One of the more common questions I get asked is is it better to have one big site or a whole bunch of little sites, and my answer is, it depends.
Now before I get any farther I want to clarify a few things. This type of question usually comes from people who aren’t building an online version of their bricks and mortar or burgeoning garage business. They are usually trying to make money from any number of affiliate programs, adsense or other contextual models, selling advertising or similar monetization plan.
I should also add that IMHO everyone should have a few throwaway sites. You need some places to test, experiment and try new things. You need to test where the line is, in fact I think everyone at least once should set out with the intent of breaking as many rules as possible in an effort to try and get banned. Sure some of you are saying hey GW are you a big stooopid head why the heck would I build a site just to get it banned? Testing, research and development. There’s a reason car manufacturers smash perfectly working cars into concrete walls. if you don’t have any real first hand experience where the line is how do you know what you can get away with and what the effects are, without talking out of your arse. That said don’t be a doofus, build your test labs in isolation and not connected to anything else you care about, mmkay.

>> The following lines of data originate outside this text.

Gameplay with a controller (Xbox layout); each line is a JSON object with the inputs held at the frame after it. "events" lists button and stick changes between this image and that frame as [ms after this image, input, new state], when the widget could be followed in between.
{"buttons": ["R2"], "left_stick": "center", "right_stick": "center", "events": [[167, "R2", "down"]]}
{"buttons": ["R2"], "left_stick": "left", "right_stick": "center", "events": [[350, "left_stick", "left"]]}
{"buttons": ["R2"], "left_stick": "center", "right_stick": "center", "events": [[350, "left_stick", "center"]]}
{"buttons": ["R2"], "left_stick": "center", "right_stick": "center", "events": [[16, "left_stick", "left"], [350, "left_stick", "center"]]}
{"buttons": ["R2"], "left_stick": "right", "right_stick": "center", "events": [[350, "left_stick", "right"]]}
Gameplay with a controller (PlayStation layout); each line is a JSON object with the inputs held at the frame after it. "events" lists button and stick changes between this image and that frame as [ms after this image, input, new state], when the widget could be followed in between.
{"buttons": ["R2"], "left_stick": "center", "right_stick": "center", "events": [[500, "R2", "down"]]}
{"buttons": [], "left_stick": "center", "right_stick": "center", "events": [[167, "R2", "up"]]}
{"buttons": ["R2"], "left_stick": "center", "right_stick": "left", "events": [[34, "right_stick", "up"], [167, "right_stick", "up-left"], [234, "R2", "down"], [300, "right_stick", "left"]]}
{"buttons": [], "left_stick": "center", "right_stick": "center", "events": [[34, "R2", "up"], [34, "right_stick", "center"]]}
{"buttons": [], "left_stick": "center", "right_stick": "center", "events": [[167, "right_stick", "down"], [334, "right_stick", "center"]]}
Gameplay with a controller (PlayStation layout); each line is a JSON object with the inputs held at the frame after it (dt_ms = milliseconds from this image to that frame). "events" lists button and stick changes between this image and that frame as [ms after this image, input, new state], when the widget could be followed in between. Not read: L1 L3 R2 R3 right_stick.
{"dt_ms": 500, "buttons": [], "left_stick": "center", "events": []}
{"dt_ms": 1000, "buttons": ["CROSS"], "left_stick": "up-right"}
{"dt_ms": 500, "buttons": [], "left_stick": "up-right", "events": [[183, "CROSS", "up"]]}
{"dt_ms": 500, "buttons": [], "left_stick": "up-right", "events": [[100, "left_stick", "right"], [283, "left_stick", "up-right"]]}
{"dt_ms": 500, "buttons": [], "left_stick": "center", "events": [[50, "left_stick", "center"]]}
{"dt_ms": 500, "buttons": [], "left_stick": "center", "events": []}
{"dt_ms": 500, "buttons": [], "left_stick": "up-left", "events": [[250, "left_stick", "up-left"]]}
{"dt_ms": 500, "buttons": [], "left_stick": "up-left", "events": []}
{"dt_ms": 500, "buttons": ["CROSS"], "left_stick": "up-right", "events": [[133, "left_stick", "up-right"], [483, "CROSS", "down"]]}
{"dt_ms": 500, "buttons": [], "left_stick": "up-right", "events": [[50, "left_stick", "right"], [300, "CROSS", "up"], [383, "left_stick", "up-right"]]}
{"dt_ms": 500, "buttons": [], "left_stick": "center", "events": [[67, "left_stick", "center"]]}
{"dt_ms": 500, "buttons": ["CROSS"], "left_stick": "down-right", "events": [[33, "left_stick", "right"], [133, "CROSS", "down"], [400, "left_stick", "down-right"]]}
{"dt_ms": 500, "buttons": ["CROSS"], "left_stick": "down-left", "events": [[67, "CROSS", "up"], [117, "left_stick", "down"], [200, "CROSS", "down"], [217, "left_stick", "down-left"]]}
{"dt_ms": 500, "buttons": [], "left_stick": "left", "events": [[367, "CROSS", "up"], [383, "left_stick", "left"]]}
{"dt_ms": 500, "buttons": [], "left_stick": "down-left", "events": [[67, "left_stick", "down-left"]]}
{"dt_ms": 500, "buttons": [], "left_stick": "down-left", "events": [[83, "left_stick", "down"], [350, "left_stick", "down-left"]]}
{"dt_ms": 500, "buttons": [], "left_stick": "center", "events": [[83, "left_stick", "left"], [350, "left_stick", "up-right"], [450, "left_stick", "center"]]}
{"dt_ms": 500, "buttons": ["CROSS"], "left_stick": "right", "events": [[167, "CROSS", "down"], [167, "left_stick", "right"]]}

I personally don’t feel that anyone should own or run just one site. IMHO it’s just too dangerous. It leaves you extremely vulnerable to the random wanderings of search engine algorithms. One day your on top of the world, the next your asking people if they ‘want fries with that’ cause your only site got dropped and you didn’t build defensible traffic. I think you should have a few sites and they should all be in different industries. How many sites can you manage, that’s tricky. If you have people you can out source the writing, programming and technical management too, it could be over 100+. However for most people striving for something a bit more modest is usually better idea. If you’re a ‘one man band’ with a little bit of help it’s probably somewhere between 6-20, depending on your experience and the trust/skill of your helpers. For beginners it’s probably good to start with two or three and slowly build up.
Now for those people who dabble in the dark arts the sky is really the limit. The goal here is build programatic ways to throw in some variables, have it ‘ aggregate and build some content’ and spit out some pages. medium to advanced level folks also throw in some scraping, aggregating, remixing, and scrambling components, to keep it looking like the lights are on and people are home. Pretty much once you push it out you never want to have to touch it again. Do I personally run any autogen stuff … remember what I said above about having some test labs?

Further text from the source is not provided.